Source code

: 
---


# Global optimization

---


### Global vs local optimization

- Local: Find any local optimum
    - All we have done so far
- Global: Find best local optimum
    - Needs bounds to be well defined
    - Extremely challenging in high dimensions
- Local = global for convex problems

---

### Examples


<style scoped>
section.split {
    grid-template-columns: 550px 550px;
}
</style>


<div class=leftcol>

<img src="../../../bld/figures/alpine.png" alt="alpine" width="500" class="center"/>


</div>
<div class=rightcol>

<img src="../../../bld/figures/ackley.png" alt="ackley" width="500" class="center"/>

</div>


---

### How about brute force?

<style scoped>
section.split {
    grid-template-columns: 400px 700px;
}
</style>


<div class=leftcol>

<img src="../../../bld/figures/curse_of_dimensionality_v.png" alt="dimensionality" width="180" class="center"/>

########

(WHAT TO WORK ON): Reproduce every line of the entries above, character for character, with nothing changed or left out.

(RESPONSE AREA):
Source code

: 
---


# Global optimization

---


### Global vs local optimization

- Local: Find any local optimum
    - All we have done so far
- Global: Find best local optimum
    - Needs bounds to be well defined
    - Extremely challenging in high dimensions
- Local = global for convex problems

---

### Examples


<style scoped>
section.split {
    grid-template-columns: 550px 550px;
}
</style>


<div class=leftcol>

<img src="../../../bld/figures/alpine.png" alt="alpine" width="500" class="center"/>


</div>
<div class=rightcol>

<img src="../../../bld/figures/ackley.png" alt="ackley" width="500" class="center"/>

</div>


---

### How about brute force?

<style scoped>
section.split {
    grid-template-columns: 400px 700px;
}
</style>


<div class=leftcol>

<img src="../../../bld/figures/curse_of_dimensionality_v.png" alt="dimensionality" width="180" class="center"/>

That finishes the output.